Definition
An aircraft system that automatically controls the flight path of an airplane by adjusting the flight controls to hold or capture a selected attitude, heading, altitude, vertical speed, or navigation course. Autopilots range from simple wing-levelers (single-axis) to two-axis systems that also control pitch, and three-axis systems that add yaw control. Modern autopilots typically integrate with the aircraft's navigation and flight director systems and require pilot supervision at all times.
Plain English
A system that flies the airplane for you when you set it up correctly.
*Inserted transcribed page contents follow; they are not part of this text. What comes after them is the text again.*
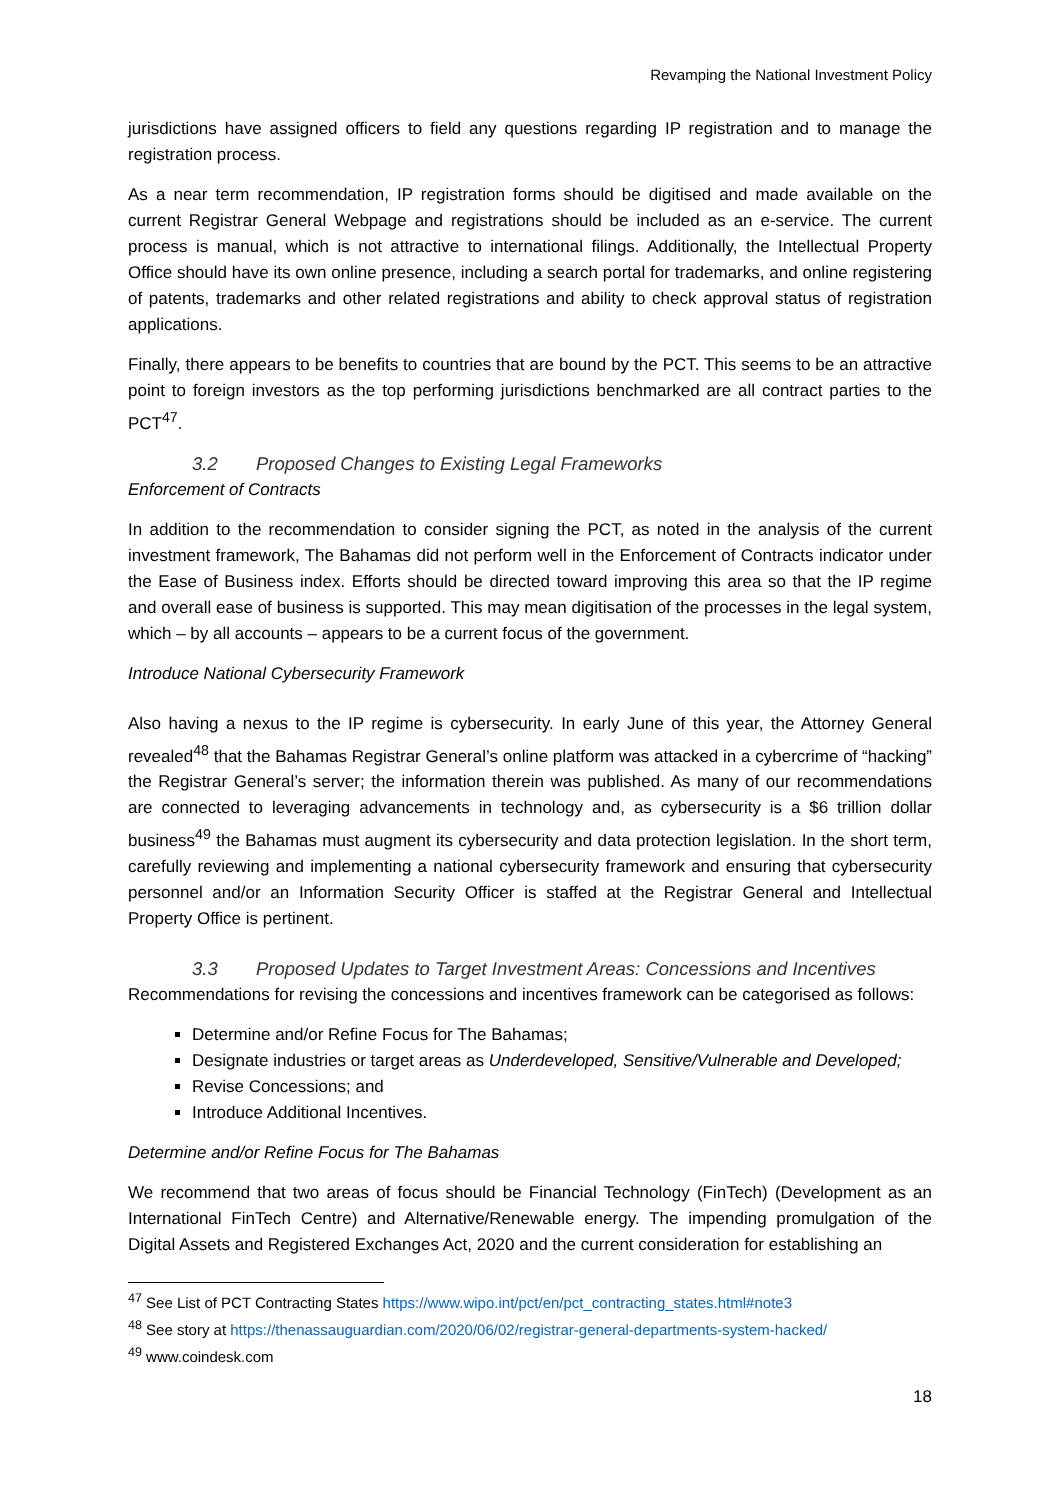Revamping the National Investment Policy
jurisdictions have assigned officers to field any questions regarding IP registration and to manage the registration process.
As a near term recommendation, IP registration forms should be digitised and made available on the current Registrar General Webpage and registrations should be included as an e-service. The current process is manual, which is not attractive to international filings. Additionally, the Intellectual Property Office should have its own online presence, including a search portal for trademarks, and online registering of patents, trademarks and other related registrations and ability to check approval status of registration applications.
Finally, there appears to be benefits to countries that are bound by the PCT. This seems to be an attractive point to foreign investors as the top performing jurisdictions benchmarked are all contract parties to the PCT<sup>47</sup>.
3.2 Proposed Changes to Existing Legal Frameworks
Enforcement of Contracts
In addition to the recommendation to consider signing the PCT, as noted in the analysis of the current investment framework, The Bahamas did not perform well in the Enforcement of Contracts indicator under the Ease of Business index. Efforts should be directed toward improving this area so that the IP regime and overall ease of business is supported. This may mean digitisation of the processes in the legal system, which – by all accounts – appears to be a current focus of the government.
Introduce National Cybersecurity Framework
Also having a nexus to the IP regime is cybersecurity. In early June of this year, the Attorney General revealed<sup>48</sup> that the Bahamas Registrar General’s online platform was attacked in a cybercrime of “hacking” the Registrar General’s server; the information therein was published. As many of our recommendations are connected to leveraging advancements in technology and, as cybersecurity is a $6 trillion dollar business<sup>49</sup> the Bahamas must augment its cybersecurity and data protection legislation. In the short term, carefully reviewing and implementing a national cybersecurity framework and ensuring that cybersecurity personnel and/or an Information Security Officer is staffed at the Registrar General and Intellectual Property Office is pertinent.
3.3 Proposed Updates to Target Investment Areas: Concessions and Incentives
Recommendations for revising the concessions and incentives framework can be categorised as follows:
Determine and/or Refine Focus for The Bahamas;
Designate industries or target areas as Underdeveloped, Sensitive/Vulnerable and Developed;
Revise Concessions; and
Introduce Additional Incentives.
Determine and/or Refine Focus for The Bahamas
We recommend that two areas of focus should be Financial Technology (FinTech) (Development as an International FinTech Centre) and Alternative/Renewable energy. The impending promulgation of the Digital Assets and Registered Exchanges Act, 2020 and the current consideration for establishing an
<sup>47</sup> See List of PCT Contracting States https://www.wipo.int/pct/en/pct_contracting_states.html#note3
<sup>48</sup> See story at https://thenassauguardian.com/2020/06/02/registrar-general-departments-system-hacked/
<sup>49</sup> www.coindesk.com
18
You tell it what heading, altitude, or course to hold, and it moves the controls to keep the airplane doing that — but the pilot still has to monitor it and stays responsible for the flight.
Context Anchor
You encounter this term when studying onboard equipment, cockpit automation, and pilot responsibility for monitoring automated systems.
Derivation
From 'auto' (Greek 'autos', meaning 'self') and 'pilot' (one who steers an aircraft or ship). Literally 'self-pilot' — a system that steers the aircraft on its own.
Why Pilots Care
Reduces pilot workload on long flights, lowers fatigue, and frees attention for navigation, systems monitoring, and decision making.
Analogy
An autopilot system is like cruise control with steering help: it can follow selected instructions, but it cannot decide whether those instructions are safe or correct.
Intuition Check
Do not assume “autopilot” means the aircraft is flying itself independently. It means a system is carrying out selected control tasks while the pilot stays in charge.
Example Sentence 1
After leveling off at cruise altitude, the pilot engaged the autopilot system to hold heading and altitude while reviewing the approach plate.
Example Sentence 2
The crew planned to disconnect the autopilot system before the final approach so the pilot could hand-fly the landing.